Al pisar la Strada Octavian Goga, el terreno cambia ligeramente, con los adoquines bajo tus pies dando paso a un camino más uniforme. Los sonidos del pueblo cobran vida, con la charla de los residentes y el ocasional ladrido de un perro resonando a través de los callejones. Pasarás por la Piața Cetății, donde el aire está impregnado con el olor a pan fresco de una panadería cercana. A medida que te diriges hacia la Strada Scolii, la atmósfera se vuelve más serena, los edificios se alzan sobre ti, sus colores desvaneciéndose en la luz de la tarde, creando una suave paleta de amarillos y azules.
Ten cuidado al navegar por las empinadas calles adoquinadas; pueden ser resbaladizas, especialmente si ha llovido. El tráfico es ligero, pero ten precaución con los ciclistas que se deslizan por los estrechos carriles. Mantén tus pertenencias cerca, ya que los carteristas pueden ser un problema en áreas más concurridas. La mayoría de las tiendas y atracciones tienen horarios establecidos, así que planifica tu ruta en consecuencia para evitar decepciones si quieres entrar en algún lugar.
Un par de zapatos cómodos es esencial para esta ruta, dado los terrenos irregulares.
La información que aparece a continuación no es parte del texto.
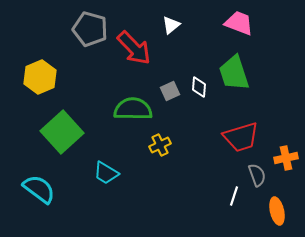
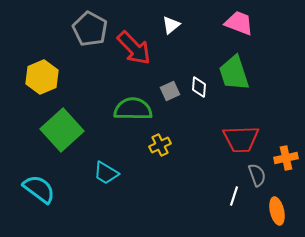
gray pentagon: rotated 12 degrees clockwise
yellow hexagon: moved 2 px right
green square: moved 2 px up
red trapezoid: moved 2 px down; rotated 15 degrees clockwise
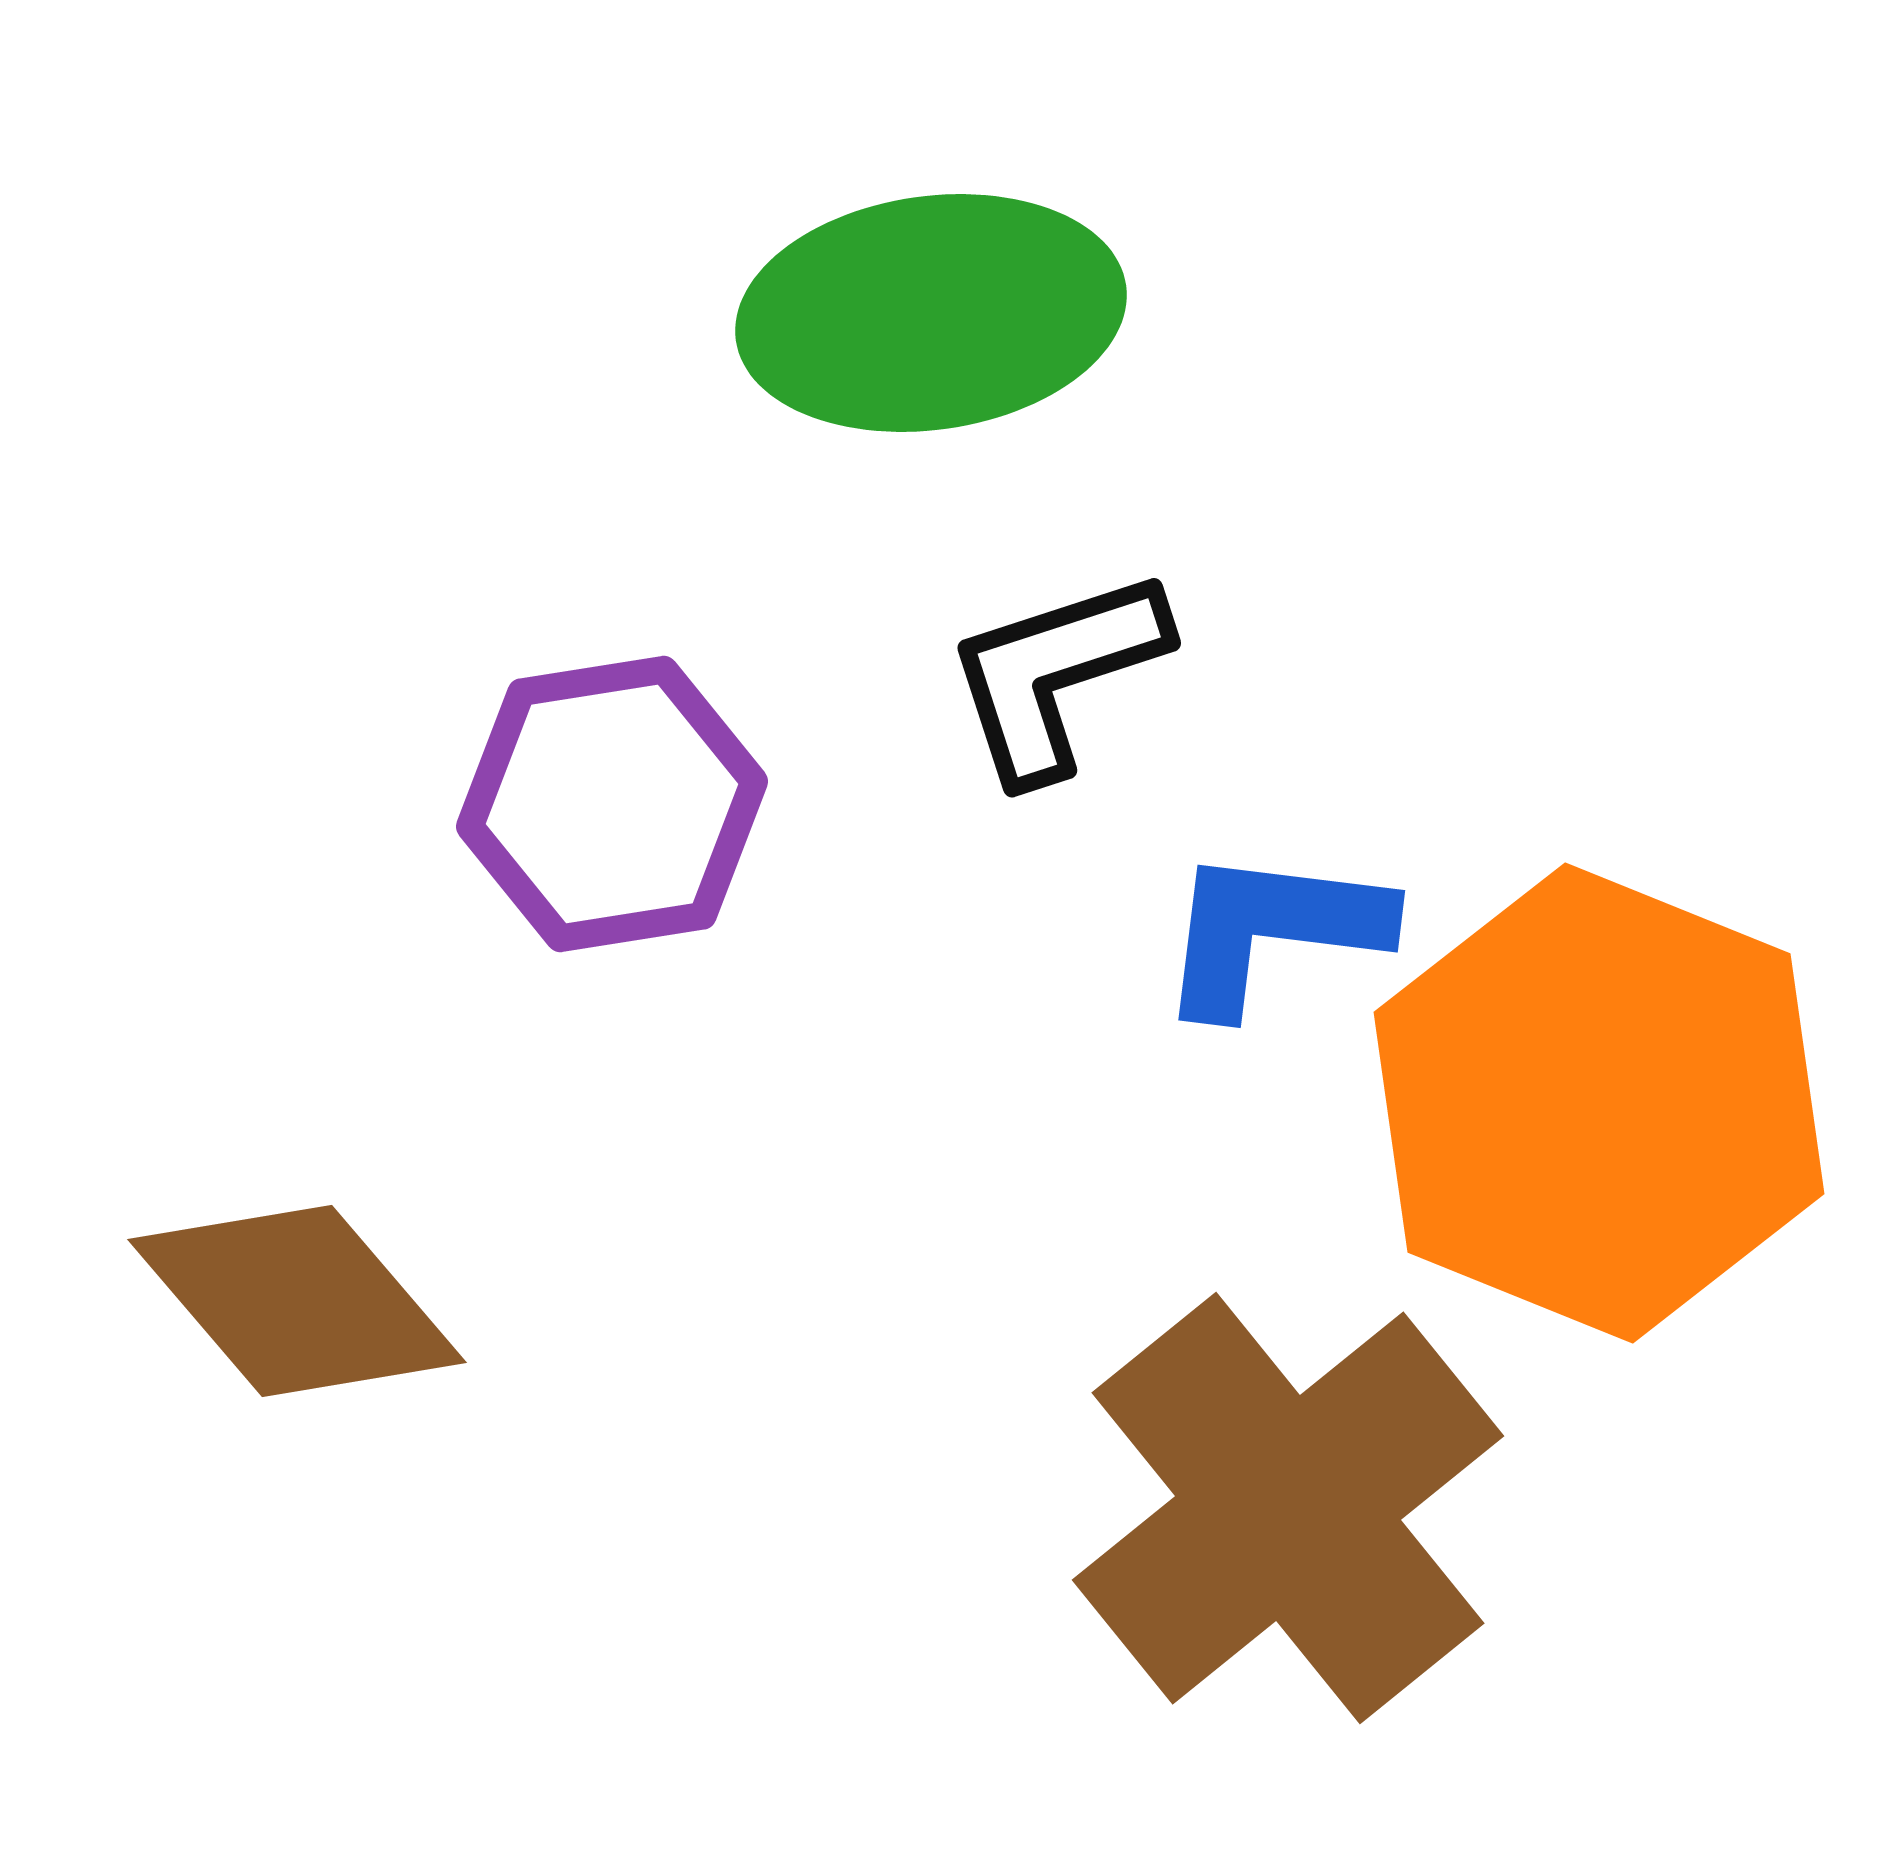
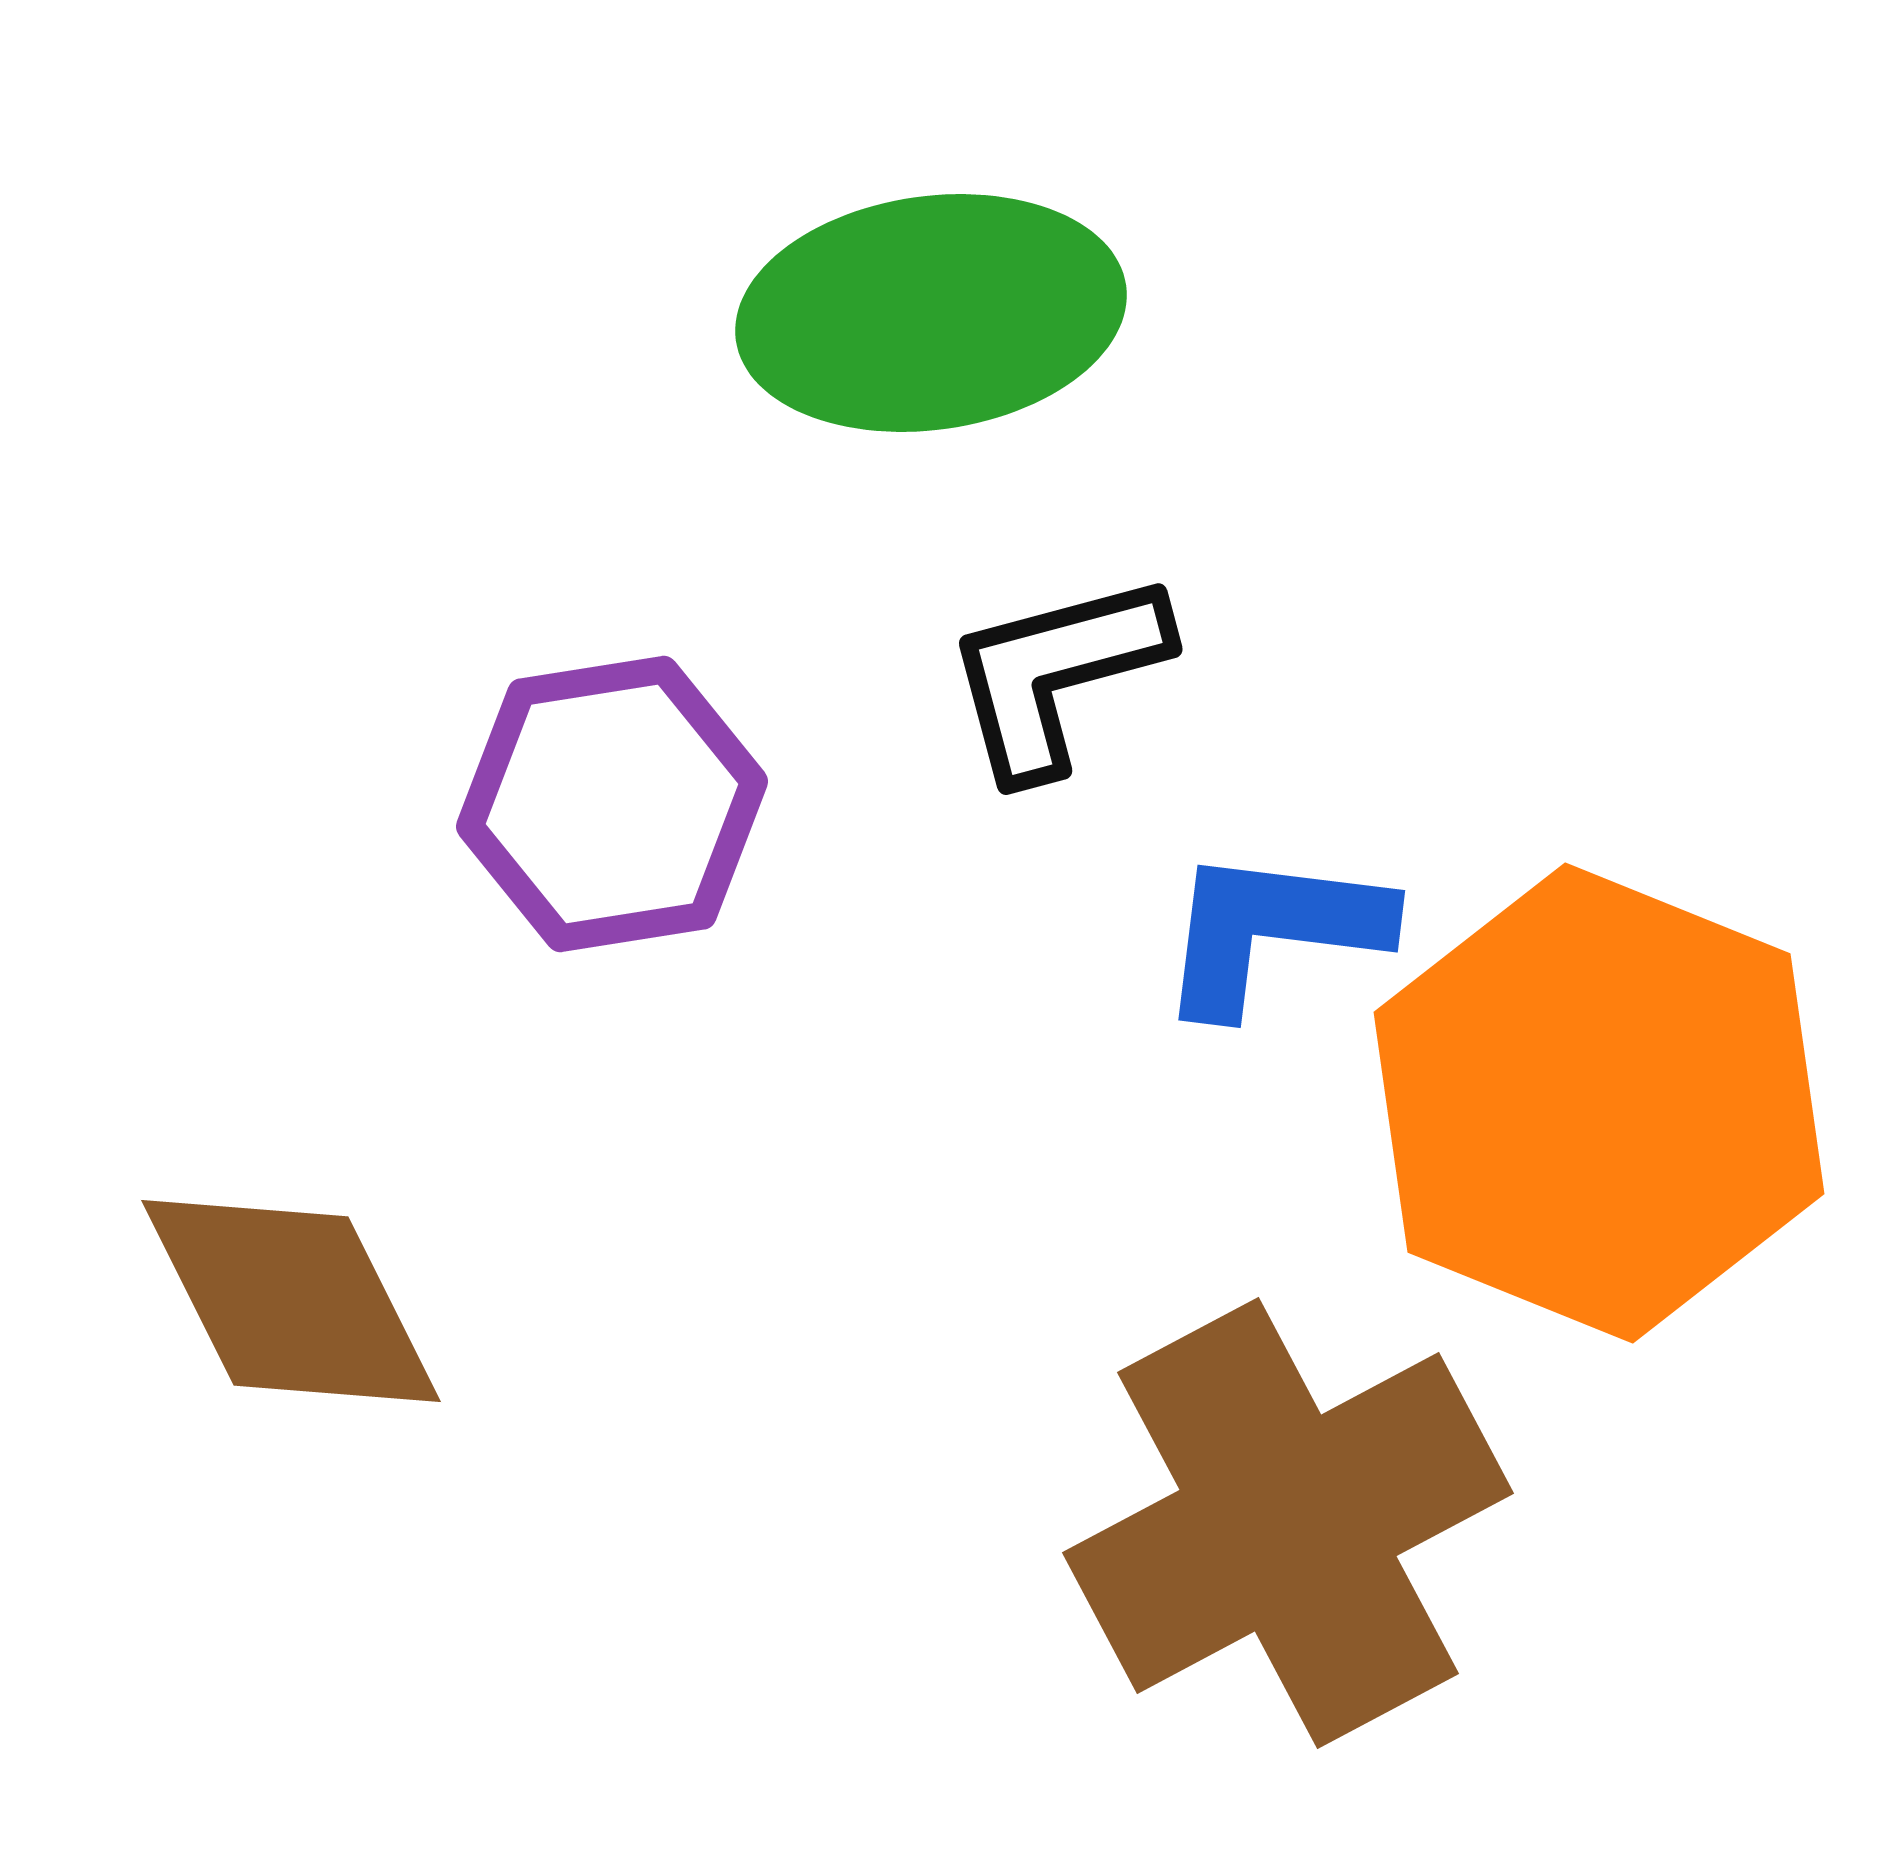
black L-shape: rotated 3 degrees clockwise
brown diamond: moved 6 px left; rotated 14 degrees clockwise
brown cross: moved 15 px down; rotated 11 degrees clockwise
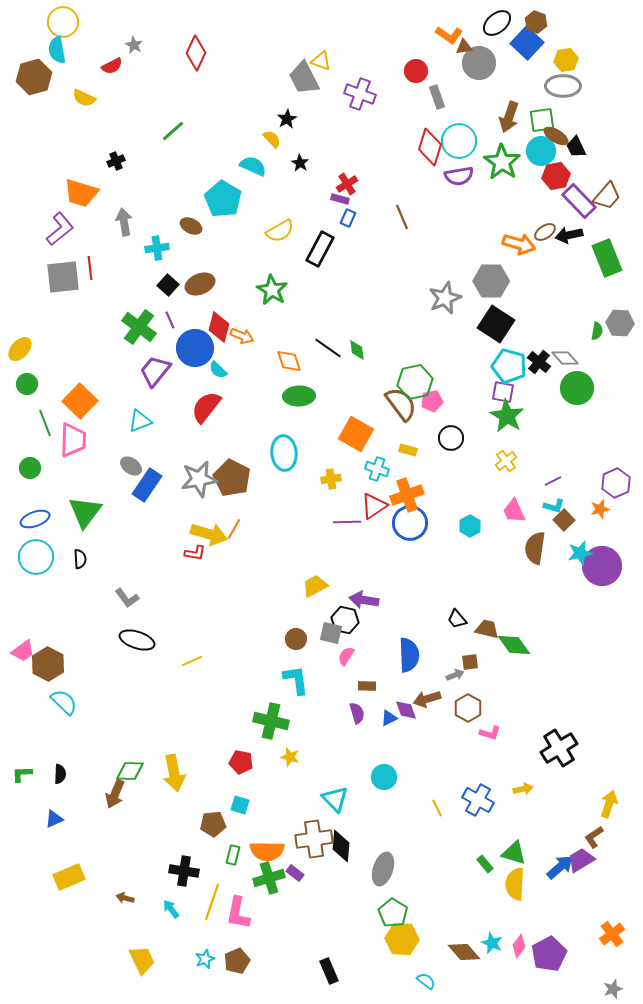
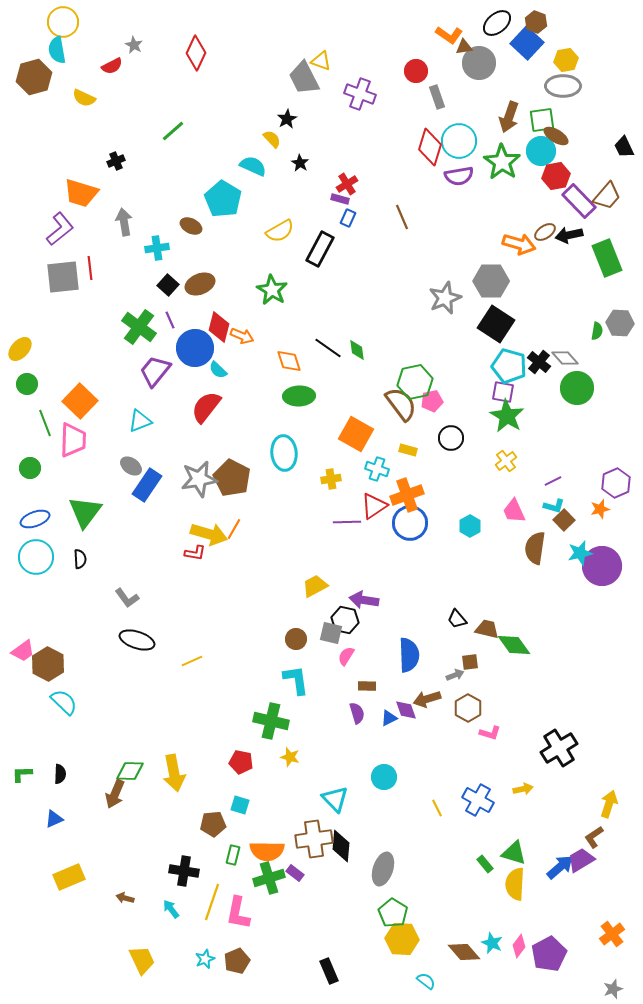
black trapezoid at (576, 147): moved 48 px right
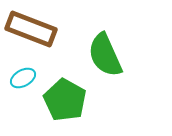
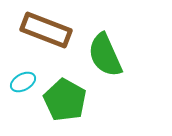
brown rectangle: moved 15 px right, 1 px down
cyan ellipse: moved 4 px down
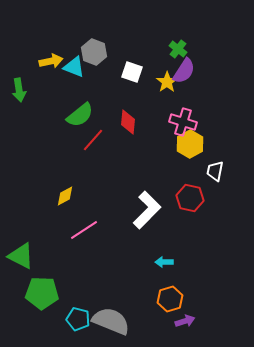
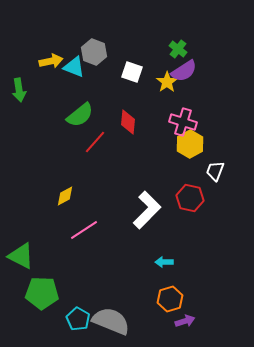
purple semicircle: rotated 24 degrees clockwise
red line: moved 2 px right, 2 px down
white trapezoid: rotated 10 degrees clockwise
cyan pentagon: rotated 15 degrees clockwise
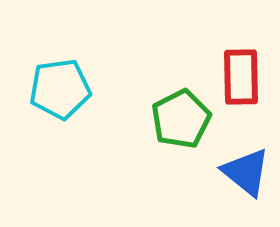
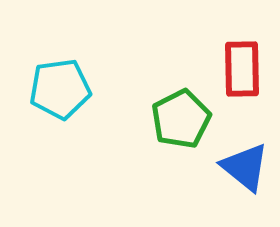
red rectangle: moved 1 px right, 8 px up
blue triangle: moved 1 px left, 5 px up
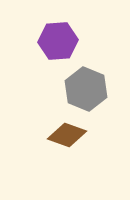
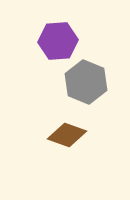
gray hexagon: moved 7 px up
Lleva una botella de agua, especialmente si caminas durante los meses más cálidos, ya que el sol puede sentirse intenso. Si sales en la tarde o al anochecer, una chaqueta ligera puede ser útil ya que las temperaturas pueden bajar.
El mejor momento de esta caminata llega cuando te acercas a la Entrada de la Theotokos en el Templo justo cuando el sol comienza a ponerse. El cielo estalla en tonos de naranja y rosa, iluminando la fachada de la iglesia. El aire se siente más fresco, y respiras profundamente, saboreando los aromas de las cenas que se están preparando cerca, mientras el mundo a tu alrededor comienza a desacelerarse.